Working data ::
Segment Open
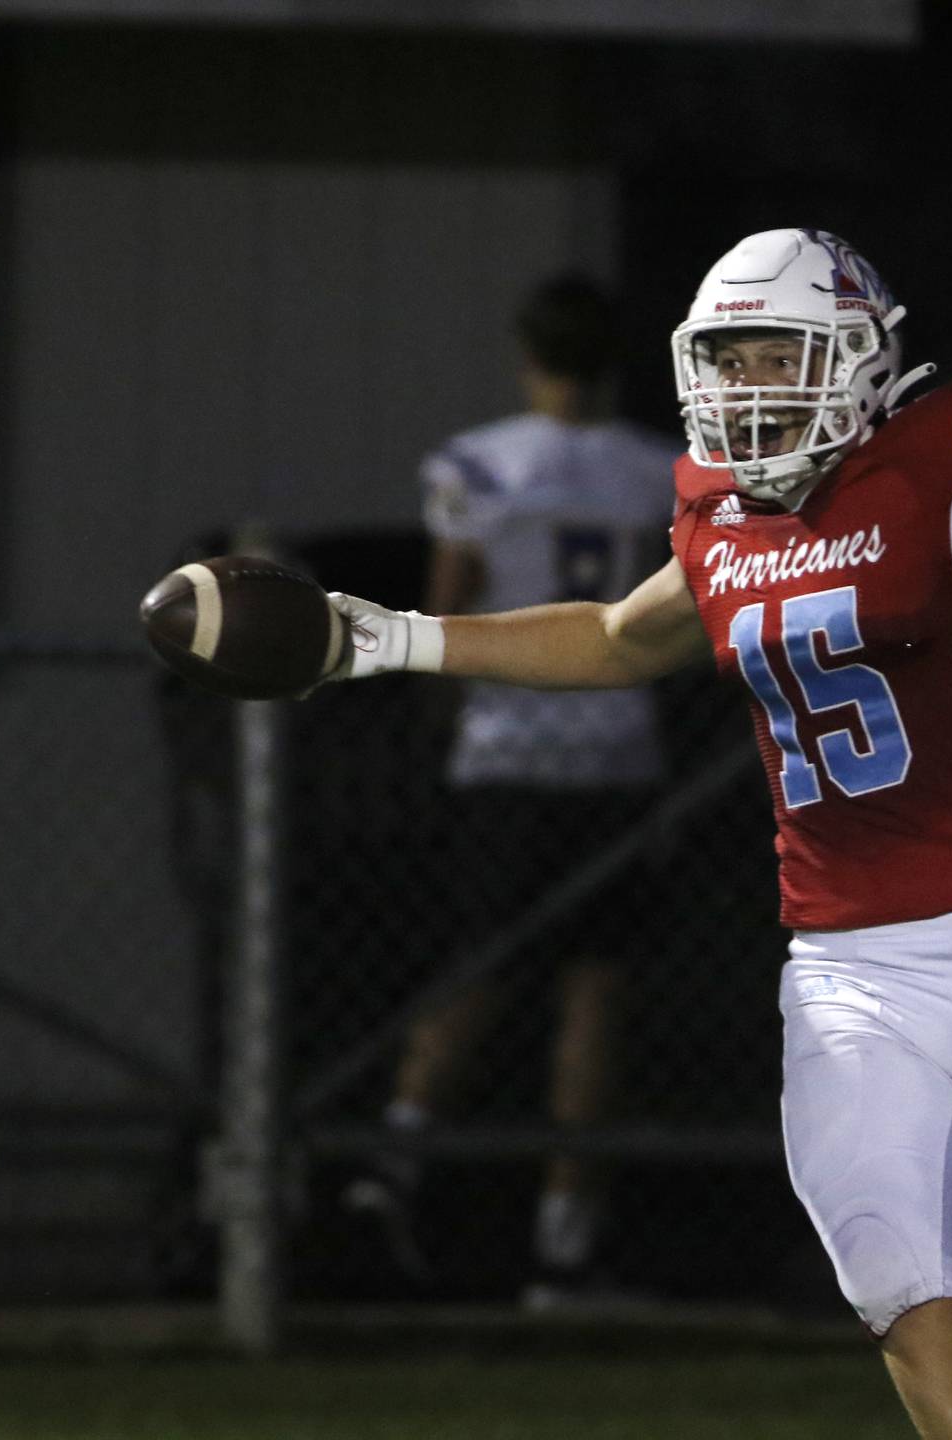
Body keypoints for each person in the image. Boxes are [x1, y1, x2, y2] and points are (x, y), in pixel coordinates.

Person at [318, 229, 952, 1439]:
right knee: (901, 1294)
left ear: (856, 357)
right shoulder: (721, 513)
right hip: (840, 963)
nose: (745, 390)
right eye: (727, 360)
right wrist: (404, 638)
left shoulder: (941, 461)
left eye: (773, 355)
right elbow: (620, 635)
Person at [343, 275, 678, 1304]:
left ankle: (392, 1165)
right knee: (594, 987)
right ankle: (566, 1231)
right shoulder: (661, 473)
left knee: (479, 965)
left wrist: (430, 726)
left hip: (507, 744)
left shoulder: (482, 463)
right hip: (614, 746)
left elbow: (453, 603)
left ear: (528, 356)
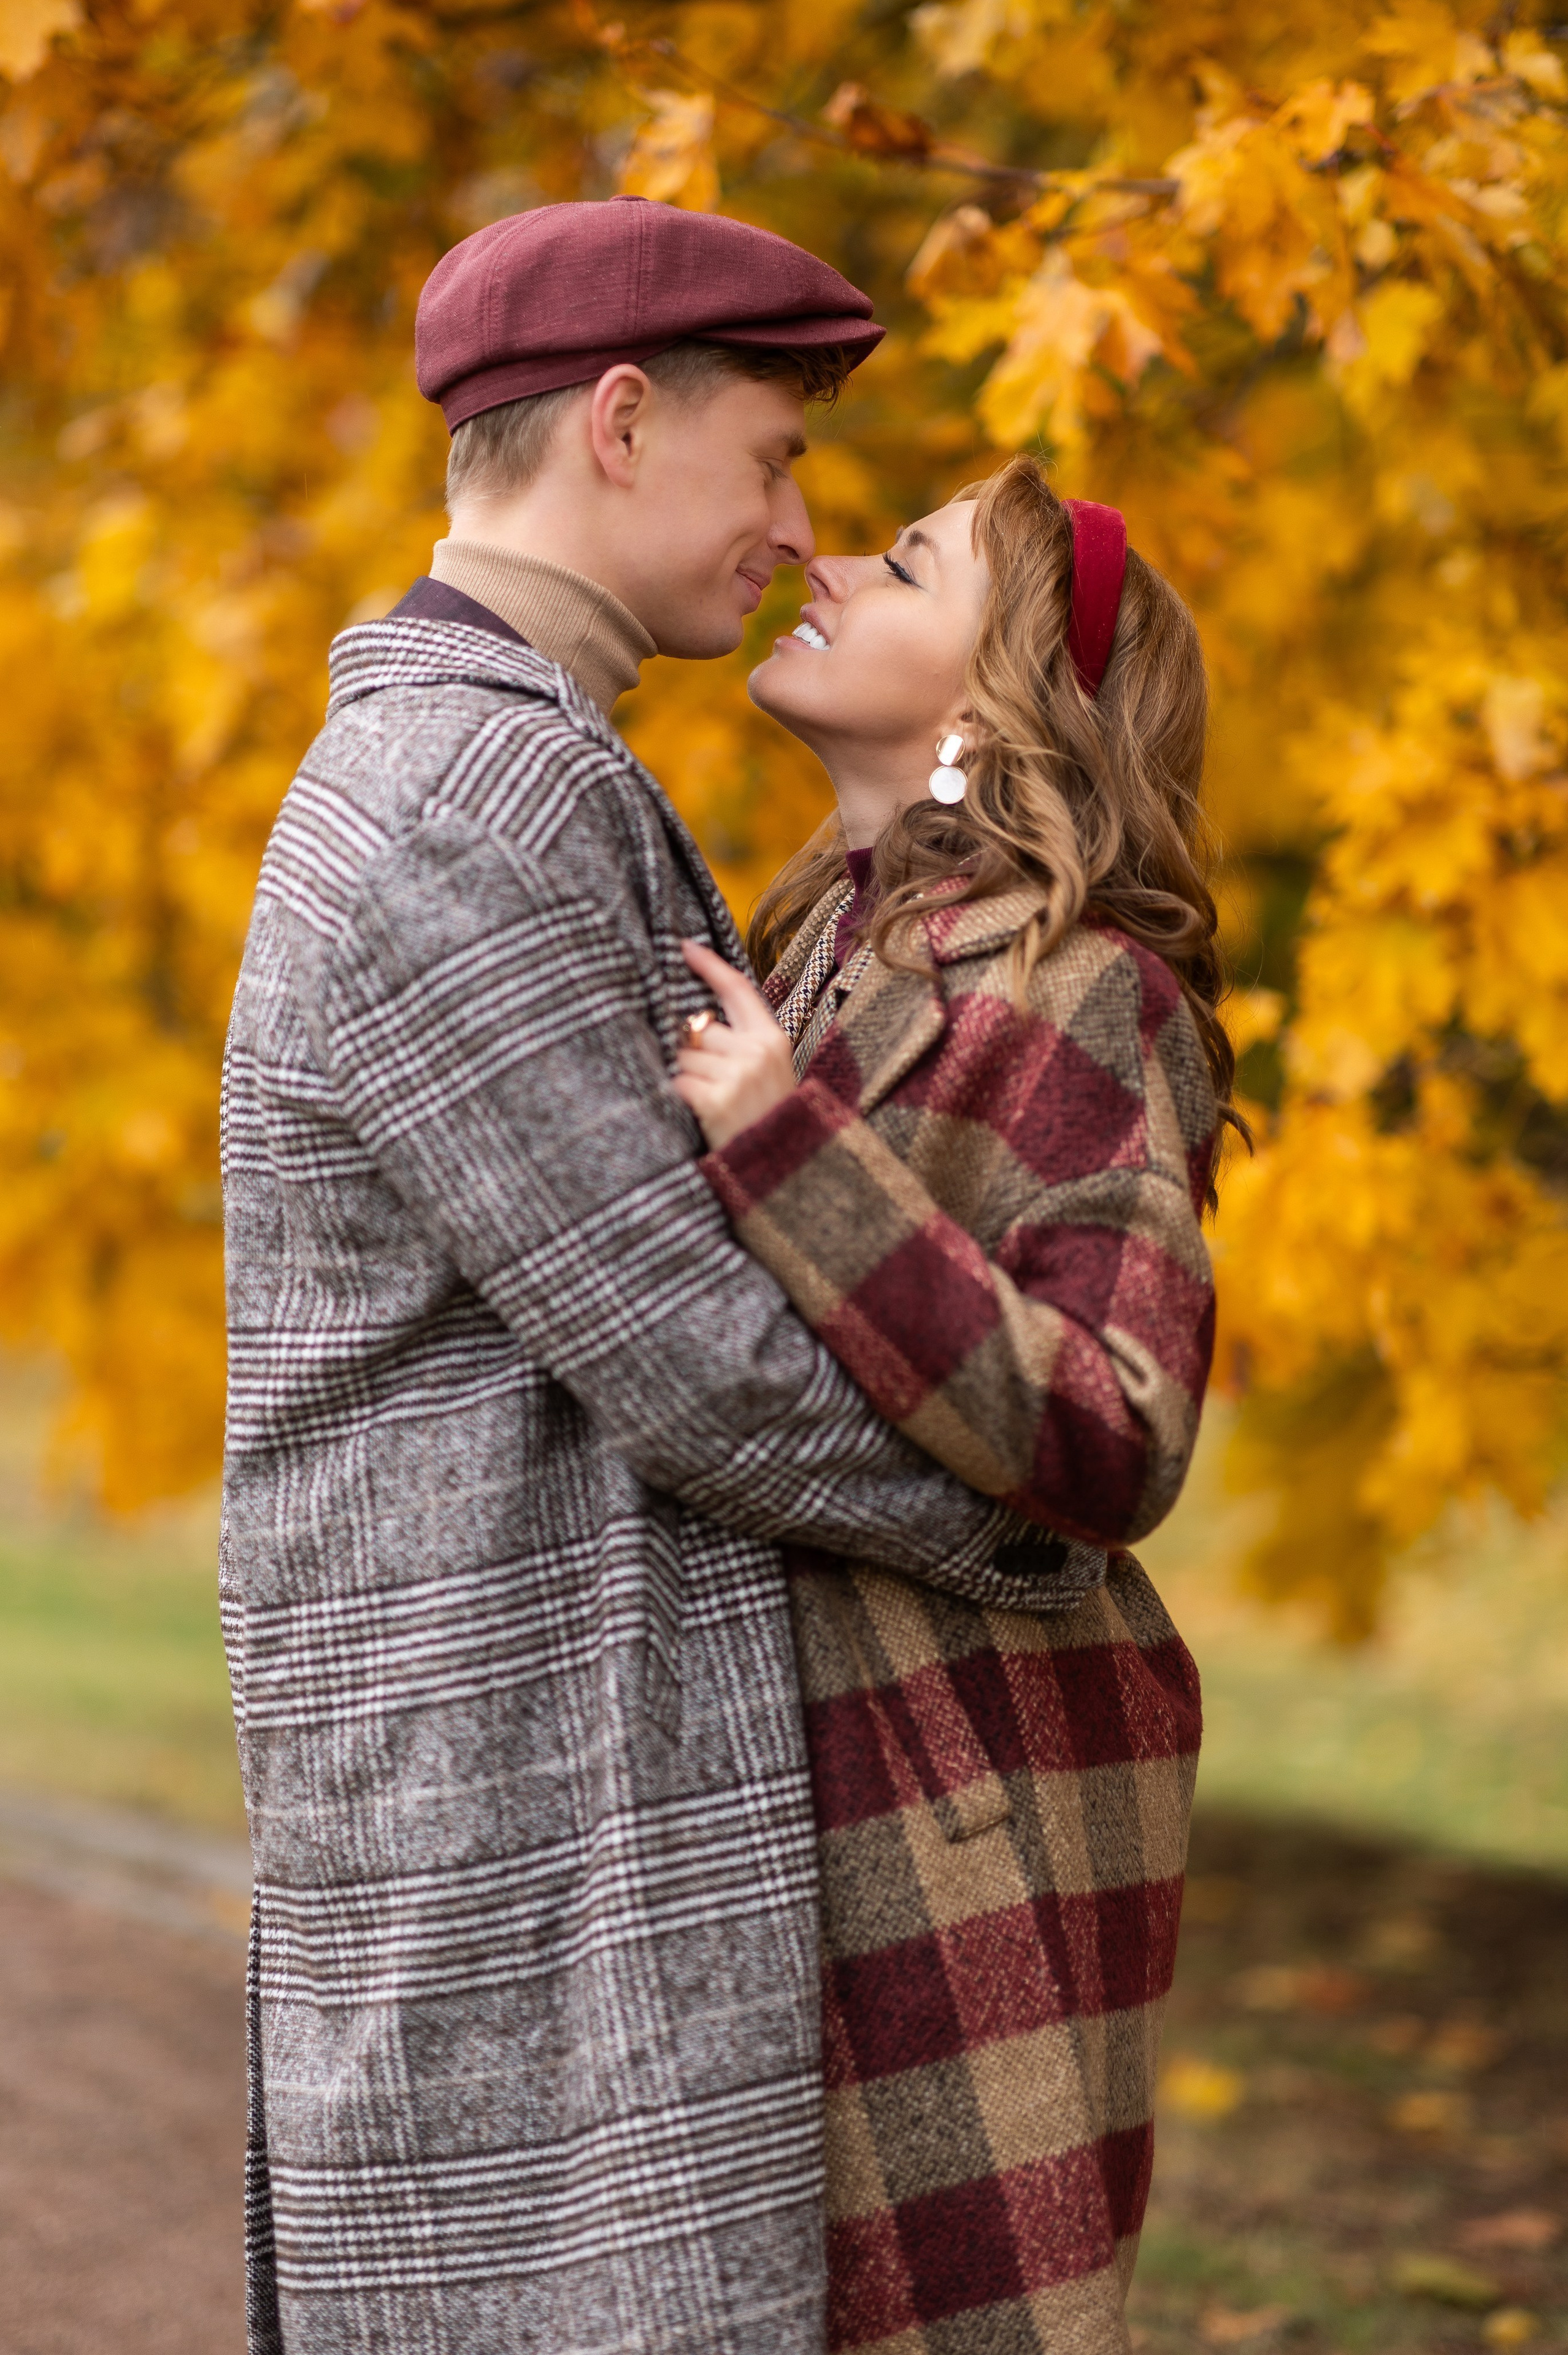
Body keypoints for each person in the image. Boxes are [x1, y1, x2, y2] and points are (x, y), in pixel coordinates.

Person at [219, 199, 1068, 2355]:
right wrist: (1024, 1515)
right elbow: (684, 1348)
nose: (796, 527)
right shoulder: (450, 789)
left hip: (553, 1744)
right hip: (505, 1770)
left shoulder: (527, 757)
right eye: (771, 456)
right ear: (618, 421)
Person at [672, 457, 1236, 2353]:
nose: (821, 561)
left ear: (992, 703)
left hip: (956, 1787)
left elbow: (1116, 1436)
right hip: (767, 1768)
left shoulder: (1094, 994)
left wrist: (784, 1145)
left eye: (899, 560)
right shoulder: (794, 940)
Segment Closed
Task :: Restate the records above in full and word for word, but do not carry over any pictures.

Final answer ::
Body keypoints for each person in the image. Boxes are [x1, y1, x2, y2] and points are (x, y), in pixel coordinates.

Person at [318, 229, 952, 1439]:
right knee: (901, 1294)
left ear: (856, 357)
right shoulder: (721, 513)
right hip: (840, 963)
nose: (745, 390)
right eye: (727, 360)
right wrist: (404, 638)
left shoulder: (941, 461)
left eye: (773, 355)
right elbow: (620, 635)
Person at [343, 275, 678, 1304]:
left ankle: (392, 1165)
right knee: (594, 987)
right ankle: (566, 1231)
right shoulder: (661, 473)
left knee: (479, 965)
left wrist: (430, 726)
left hip: (507, 744)
left shoulder: (482, 463)
right hip: (614, 746)
left elbow: (453, 603)
left ear: (528, 356)
Body keypoints for each person in the image. Boxes are [x1, y1, x2, y2] and points are (x, y), in pixel coordinates.

Person at [219, 199, 1068, 2355]:
right wrist: (1024, 1515)
right elbow: (684, 1348)
nose: (796, 527)
right shoulder: (450, 789)
left hip: (553, 1744)
right hip: (505, 1770)
left shoulder: (527, 757)
right eye: (771, 456)
right ear: (618, 421)
Person at [672, 457, 1236, 2353]:
nose: (821, 561)
left ear: (992, 703)
left hip: (956, 1787)
left elbow: (1116, 1436)
right hip: (767, 1768)
left shoulder: (1094, 994)
left wrist: (784, 1145)
left eye: (899, 560)
right shoulder: (794, 940)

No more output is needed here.